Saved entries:
○ ○ ○

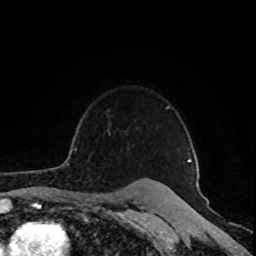
Breast MRI (dynamic contrast-enhanced), one axial slice; position 70 of 80 along the scan axis; cropped to one breast; dynamic contrast-enhanced series, time point 2 of 8 at this slice position (early post-contrast); 1.5 T; TE 4.2 ms, TR 7 ms; 2 mm slice thickness; 256 × 256 image matrix. Female patient.
Outlined on this slice (semi-automatic segmentation, software-assisted and operator-edited):
- enhancing-tissue mask used for the functional tumour volume (all voxels passing the contrast-enhancement thresholds inside the analysis volume; usually the tumour): bounding box [x1, y1, x2, y2] px = [72, 107, 191, 162]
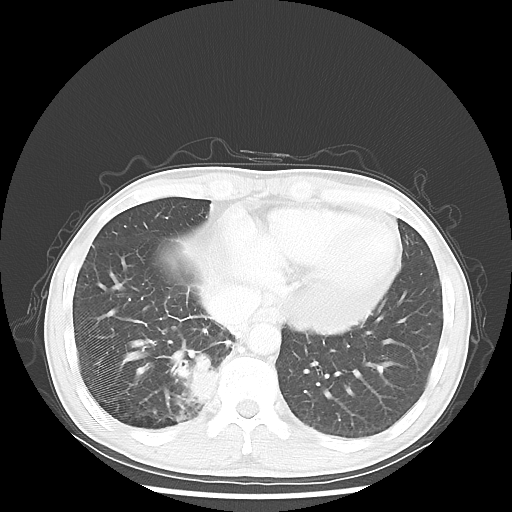
Chest CT, one axial slice. Position 13 of 58 along the scan axis. Lung window (W 1500 / L -600 HU). 512 × 512 image matrix, field of view 360 × 360 mm. Patient: male, 56 years. From the clinical record (not read from this slice): clinical TNM (as recorded): T2 N1 M1; histopathological grade: G1.
Outlined on this slice (rectangle marked by the reading radiologist):
- lung tumour (recorded histology: adenocarcinoma): bounding box <183,349,221,409> (left, top, right, bottom; pixels)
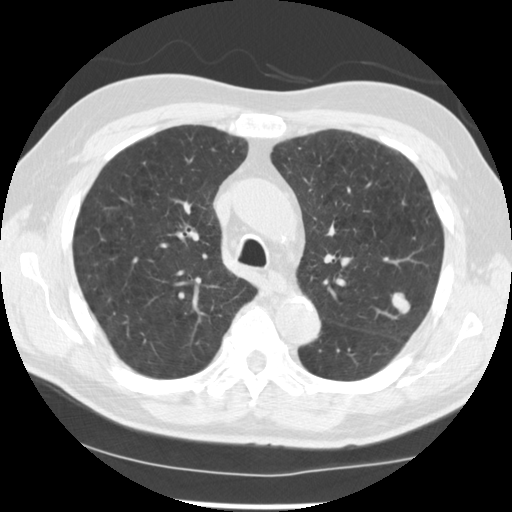
Low-dose screening chest CT, axial slice. Baseline screening round. Lung window (W 1500 / L -600 HU). Slice 171 of 249 in the series. Male, age 71 years at enrolment. Current smoker at enrolment.
- Expert reader's lesion annotation, box from (x=380, y=283) to (x=424, y=329) px.
- The screening reader recorded 2 non-calcified nodules or masses ≥4 mm on this exam; which of them this box marks is not recorded.
- Participant outcome: lung cancer diagnosed 37 days after this screen — adenocarcinoma, NOS, left upper lobe, poorly differentiated (G3), stage IIIB (AJCC 6th edition), 25 mm at pathology.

○ ○ ○

**Exercise aim**
Find the word "reader" in the entries. Copy each line that holds it.

**Result of the exercise**
- Expert reader's lesion annotation, box from (x=380, y=283) to (x=424, y=329) px.
- The screening reader recorded 2 non-calcified nodules or masses ≥4 mm on this exam; which of them this box marks is not recorded.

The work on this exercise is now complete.